In a 2014 survey from Johns Hopkins University, "78% of respondents to the annual survey conducted by the School of Nursing reported they had received and accepted an offer of nursing employment within three months of implementing their job searches, with most indicating they had secured employment before graduation. The nationwide employment rate for 2013 BSN graduates, determined through an American Academy of Colleges of Nursing survey of all nursing schools, was 59% at graduation compared to a 29.3% national average for all professions, according to the release." (http://nursing.jhu.edu/news-events/news/archives/news/gradsurvey14)
Nurse turnover has and will always create a demand for nurses.

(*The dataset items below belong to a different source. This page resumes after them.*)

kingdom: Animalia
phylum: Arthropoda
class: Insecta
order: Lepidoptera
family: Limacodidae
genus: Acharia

The primary causes are older nurses retiring and experienced nurses changing roles by advancing education or accepting new roles in other areas.
Even though older nurses may be postponing retirement eventually this will end and the nurses will retire creating new jobs for new graduate nurses.
The current trend for nursing is advanced education, so the new graduate with a Bachelor's degree or higher is more likely to find a job than one who holds an Associate's degree.
"Based on completed responses from 515 schools of nursing, 43.7% of hospitals and other healthcare settings are requiring new hires to have a bachelor's degree in nursing (up 4.6 percentage points since 2012), while 78.6% of employers are expressing a strong preference for BSN program graduates." (http://www.aacn.nche.edu/leading_initiatives_news/news/2013/employment13 )
But, despite the ups and downs of nursing job prospects, the fact remains that the job outlook for registered nurses is expected to increase by 16% in 2014-2024 versus 7% for all other occupations (http://www.bls.gov/ooh/healthcare/registered-nurses.htm ). According to this study, a career in nursing is still a better bet than any other occupation.
Nursing has and always will be a job which is in-demand now and will become even more so in the future. Recent reports show how new nurse graduate jobs are recovering since the 2008 recession. Nurses are the scaffolding of the healthcare industry and will always have a place in the field.